The production as a whole was marked by a rich exchange of ideas between the cast and the crew. Hauer recalls one scene in particular in which he gave his director the verbal equivalent of a clarity-inducing slap in the face.

“I know in the pressure of the moment [it’s easy to get carried away],” he said. “There’s one moment in the film where there are … five people storming through a room and the Abby character (Molly Dunsworth) [has] got a saw in her neck and the guy is cutting her. At this moment the hobo needs to realize that if he doesn’t do something quick … shit’s [going to get] really bad.”

“I remember they were arguing how the Hobo would get into the room and how he would get out [of the motel],” Hauer continued. “And I said to them, ‘Guys, this isn’t a movie about explaining how he gets there. Just let him get there fuckin’ just in time. You don’t need to explain everything!’ I remember screaming to Jason and saying ‘Stop it! Just stop this! It’s bull-SHIT!’ And he applauded.”

The film’s bloody conclusion was also an idea that was revisited and discussed over the length of the production.
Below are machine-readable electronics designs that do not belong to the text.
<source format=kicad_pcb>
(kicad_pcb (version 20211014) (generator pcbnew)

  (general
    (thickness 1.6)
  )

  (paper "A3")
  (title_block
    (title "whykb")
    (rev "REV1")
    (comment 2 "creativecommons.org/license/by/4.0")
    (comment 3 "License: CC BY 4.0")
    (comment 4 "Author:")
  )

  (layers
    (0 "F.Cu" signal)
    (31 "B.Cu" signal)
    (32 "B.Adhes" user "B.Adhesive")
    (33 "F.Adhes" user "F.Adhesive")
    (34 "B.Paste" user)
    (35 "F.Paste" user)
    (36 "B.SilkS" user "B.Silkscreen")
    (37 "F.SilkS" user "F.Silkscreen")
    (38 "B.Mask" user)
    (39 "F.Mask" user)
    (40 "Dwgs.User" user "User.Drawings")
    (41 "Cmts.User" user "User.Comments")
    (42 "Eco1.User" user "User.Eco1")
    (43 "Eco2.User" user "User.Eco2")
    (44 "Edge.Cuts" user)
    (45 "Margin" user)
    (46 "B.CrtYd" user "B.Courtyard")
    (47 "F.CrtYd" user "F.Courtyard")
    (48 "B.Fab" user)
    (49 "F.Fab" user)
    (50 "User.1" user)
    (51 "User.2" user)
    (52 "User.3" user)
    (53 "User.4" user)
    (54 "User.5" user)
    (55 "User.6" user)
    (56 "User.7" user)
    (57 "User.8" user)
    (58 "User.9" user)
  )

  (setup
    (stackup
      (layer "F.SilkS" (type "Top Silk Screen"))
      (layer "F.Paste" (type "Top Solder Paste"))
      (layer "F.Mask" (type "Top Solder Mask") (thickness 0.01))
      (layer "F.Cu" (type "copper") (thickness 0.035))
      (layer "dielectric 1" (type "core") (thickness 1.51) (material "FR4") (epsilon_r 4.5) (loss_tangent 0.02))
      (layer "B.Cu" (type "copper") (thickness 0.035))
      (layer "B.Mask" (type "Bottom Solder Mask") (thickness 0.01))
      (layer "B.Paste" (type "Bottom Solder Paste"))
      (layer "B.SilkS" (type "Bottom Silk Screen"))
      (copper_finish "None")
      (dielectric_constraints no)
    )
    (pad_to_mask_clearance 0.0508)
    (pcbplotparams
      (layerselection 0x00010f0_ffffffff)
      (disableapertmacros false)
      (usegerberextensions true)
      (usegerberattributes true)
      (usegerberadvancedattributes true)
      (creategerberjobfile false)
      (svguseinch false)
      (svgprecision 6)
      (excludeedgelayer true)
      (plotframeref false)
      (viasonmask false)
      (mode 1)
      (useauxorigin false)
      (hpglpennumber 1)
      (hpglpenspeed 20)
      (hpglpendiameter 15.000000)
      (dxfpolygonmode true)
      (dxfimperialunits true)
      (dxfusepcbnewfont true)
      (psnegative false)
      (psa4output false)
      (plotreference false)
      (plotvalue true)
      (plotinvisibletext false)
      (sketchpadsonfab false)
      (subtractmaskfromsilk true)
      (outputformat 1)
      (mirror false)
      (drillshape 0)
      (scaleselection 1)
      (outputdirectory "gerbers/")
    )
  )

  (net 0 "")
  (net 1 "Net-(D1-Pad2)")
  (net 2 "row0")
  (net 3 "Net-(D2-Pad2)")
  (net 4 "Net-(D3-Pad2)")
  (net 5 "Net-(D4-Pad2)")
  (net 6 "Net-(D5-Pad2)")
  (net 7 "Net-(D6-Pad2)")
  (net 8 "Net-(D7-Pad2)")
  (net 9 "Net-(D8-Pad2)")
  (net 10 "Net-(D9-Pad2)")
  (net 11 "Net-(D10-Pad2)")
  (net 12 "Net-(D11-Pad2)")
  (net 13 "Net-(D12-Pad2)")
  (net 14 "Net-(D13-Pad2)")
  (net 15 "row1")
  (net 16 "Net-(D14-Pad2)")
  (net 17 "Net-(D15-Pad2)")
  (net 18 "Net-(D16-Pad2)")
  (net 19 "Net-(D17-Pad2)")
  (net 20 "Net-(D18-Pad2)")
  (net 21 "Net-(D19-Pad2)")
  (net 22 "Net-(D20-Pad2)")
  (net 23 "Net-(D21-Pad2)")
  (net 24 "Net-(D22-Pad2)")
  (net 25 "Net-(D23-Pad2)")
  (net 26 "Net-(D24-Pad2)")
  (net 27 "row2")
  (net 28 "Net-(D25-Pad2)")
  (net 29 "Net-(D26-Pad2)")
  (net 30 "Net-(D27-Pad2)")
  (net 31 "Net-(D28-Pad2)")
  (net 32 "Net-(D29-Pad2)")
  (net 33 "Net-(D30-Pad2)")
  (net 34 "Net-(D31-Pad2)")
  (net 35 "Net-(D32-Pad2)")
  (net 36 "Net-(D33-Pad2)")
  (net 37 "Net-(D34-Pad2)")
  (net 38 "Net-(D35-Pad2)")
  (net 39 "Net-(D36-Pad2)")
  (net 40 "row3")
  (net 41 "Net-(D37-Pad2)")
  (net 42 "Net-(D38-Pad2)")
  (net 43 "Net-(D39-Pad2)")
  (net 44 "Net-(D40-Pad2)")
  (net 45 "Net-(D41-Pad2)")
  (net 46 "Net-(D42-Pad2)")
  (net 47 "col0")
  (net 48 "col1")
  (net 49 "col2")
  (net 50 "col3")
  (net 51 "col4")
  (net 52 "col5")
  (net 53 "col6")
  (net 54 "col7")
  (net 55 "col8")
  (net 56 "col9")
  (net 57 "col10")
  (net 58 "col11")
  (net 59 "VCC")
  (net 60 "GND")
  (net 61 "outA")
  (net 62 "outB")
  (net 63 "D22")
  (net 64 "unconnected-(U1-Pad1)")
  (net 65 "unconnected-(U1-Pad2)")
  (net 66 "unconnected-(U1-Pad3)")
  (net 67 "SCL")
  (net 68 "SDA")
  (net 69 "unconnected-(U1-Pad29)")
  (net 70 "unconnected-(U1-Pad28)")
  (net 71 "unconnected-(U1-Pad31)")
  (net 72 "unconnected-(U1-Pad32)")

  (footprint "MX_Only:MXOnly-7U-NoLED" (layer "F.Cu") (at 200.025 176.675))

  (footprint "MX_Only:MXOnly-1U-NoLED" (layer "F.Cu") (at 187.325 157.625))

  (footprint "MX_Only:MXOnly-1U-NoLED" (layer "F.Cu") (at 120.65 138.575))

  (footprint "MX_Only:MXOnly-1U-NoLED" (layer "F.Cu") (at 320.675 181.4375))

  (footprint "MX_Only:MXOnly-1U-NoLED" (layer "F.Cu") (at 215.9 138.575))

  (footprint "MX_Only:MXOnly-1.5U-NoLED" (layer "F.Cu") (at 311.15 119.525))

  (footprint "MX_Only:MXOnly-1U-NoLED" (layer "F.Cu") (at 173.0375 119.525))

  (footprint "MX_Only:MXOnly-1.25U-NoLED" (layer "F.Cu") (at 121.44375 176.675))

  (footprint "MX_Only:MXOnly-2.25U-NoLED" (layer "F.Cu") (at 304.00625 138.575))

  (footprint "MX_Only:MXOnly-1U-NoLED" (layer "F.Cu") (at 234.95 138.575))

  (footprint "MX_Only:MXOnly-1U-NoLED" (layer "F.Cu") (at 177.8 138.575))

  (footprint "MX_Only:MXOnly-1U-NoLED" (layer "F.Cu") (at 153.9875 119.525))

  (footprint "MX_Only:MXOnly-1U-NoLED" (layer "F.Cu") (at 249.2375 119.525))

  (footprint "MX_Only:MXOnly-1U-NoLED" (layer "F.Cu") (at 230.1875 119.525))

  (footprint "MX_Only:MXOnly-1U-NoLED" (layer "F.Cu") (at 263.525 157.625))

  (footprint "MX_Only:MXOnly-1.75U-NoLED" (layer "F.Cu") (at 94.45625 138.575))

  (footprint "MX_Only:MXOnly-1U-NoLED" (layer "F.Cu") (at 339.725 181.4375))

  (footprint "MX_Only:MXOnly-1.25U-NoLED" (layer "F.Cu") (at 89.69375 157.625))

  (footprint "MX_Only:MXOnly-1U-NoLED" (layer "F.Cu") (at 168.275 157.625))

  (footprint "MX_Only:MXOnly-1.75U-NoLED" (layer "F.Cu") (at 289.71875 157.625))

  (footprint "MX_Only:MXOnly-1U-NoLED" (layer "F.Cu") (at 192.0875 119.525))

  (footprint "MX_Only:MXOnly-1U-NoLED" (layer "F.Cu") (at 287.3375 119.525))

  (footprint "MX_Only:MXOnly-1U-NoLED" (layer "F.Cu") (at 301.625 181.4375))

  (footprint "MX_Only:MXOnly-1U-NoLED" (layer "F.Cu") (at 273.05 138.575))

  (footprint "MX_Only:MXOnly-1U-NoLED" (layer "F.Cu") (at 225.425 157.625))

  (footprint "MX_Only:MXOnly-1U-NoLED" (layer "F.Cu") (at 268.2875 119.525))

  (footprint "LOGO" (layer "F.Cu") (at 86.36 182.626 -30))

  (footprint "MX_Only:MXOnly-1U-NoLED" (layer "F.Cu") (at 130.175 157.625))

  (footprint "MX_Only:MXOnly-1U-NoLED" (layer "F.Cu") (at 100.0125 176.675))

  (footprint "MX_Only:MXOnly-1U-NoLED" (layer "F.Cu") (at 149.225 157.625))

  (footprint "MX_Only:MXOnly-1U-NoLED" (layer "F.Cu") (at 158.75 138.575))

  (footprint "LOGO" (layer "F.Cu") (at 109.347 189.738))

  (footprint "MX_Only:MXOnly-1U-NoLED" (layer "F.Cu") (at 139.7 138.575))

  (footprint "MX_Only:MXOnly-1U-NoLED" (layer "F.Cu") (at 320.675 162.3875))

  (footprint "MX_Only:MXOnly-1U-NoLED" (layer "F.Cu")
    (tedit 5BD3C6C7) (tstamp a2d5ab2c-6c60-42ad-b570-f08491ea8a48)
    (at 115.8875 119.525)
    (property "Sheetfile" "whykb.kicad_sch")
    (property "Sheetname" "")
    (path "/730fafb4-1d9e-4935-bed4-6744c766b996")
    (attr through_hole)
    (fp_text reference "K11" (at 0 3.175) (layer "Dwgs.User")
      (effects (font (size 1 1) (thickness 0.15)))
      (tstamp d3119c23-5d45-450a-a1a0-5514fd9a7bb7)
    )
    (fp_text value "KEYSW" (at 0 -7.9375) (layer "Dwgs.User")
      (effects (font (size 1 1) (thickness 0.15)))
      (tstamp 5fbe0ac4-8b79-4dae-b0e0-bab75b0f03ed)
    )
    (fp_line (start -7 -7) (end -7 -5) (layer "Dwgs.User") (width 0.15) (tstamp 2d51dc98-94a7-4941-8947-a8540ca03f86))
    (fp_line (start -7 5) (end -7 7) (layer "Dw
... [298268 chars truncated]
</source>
It turns out that another ending was shot, one that continues the story story thread the theatrical cut ends on with an epilogue in which Abby has become the city’s new queen, ruling over all with help from the movie’s armored two-man gang, The Plague.
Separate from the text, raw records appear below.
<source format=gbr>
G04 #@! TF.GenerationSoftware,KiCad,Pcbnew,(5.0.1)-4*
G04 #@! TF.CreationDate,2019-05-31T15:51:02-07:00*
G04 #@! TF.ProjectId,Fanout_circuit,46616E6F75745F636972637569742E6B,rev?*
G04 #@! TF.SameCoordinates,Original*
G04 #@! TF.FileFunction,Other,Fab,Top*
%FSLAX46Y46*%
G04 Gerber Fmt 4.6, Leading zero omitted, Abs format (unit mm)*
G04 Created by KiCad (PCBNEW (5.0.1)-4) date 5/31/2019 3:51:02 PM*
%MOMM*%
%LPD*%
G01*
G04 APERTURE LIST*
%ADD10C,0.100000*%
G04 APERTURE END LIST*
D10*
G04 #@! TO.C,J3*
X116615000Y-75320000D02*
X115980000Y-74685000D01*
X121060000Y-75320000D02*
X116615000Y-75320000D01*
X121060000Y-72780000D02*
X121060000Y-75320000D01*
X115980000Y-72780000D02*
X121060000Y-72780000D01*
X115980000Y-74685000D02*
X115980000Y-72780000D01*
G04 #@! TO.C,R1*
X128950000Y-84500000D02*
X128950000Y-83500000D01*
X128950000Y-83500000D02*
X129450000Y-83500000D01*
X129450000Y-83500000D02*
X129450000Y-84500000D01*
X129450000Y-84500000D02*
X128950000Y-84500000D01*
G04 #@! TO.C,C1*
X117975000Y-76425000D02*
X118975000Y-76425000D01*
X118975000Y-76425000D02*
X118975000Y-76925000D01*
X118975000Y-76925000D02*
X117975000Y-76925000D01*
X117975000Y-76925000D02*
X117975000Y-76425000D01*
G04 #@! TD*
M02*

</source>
“I said to [Eisener], ‘Show me an ending that I can believe,'” Hauer said, adding that the idea with Abby taking over was “clever, but it wasn’t right.” It seems that the studio wanted a happier ending, but the director fought back and eventually got his way, which Hauer appreciated.

“Good for Jason for holding on, because you cannot fuck people over like that,” he said. “You had to end it right [with my character dying]. I’ve died like 60 times in movies — I’ve had that counted. I hold the Guinness record for this, although it’s not in the Guinness records book and doesn’t need to be … but that’s just how [Hobo with a Shotgun] has to end. You can’t please everybody and we fucking don’t want to, do we?”

He added, “It’s an interesting package, to make such a crazy movie about such a nice man who is in such a corner. It’s all there. It’s all part of the pixels for the character.” The gruesome end that the Hobo meets is sad, in a sense, but it is also inevitable and necessary to carry across the underlying idea behind the movie.

“The whole thing about the shotgun is, you’re going to get to the wrong end of it,” Hauer explained. “That’s really the message of the movie.”

“We’re saying, if you want to do justice with a gun, go fuck yourself again. It’s not happening. It lasts a little bit, but not very long. Not a lifetime.”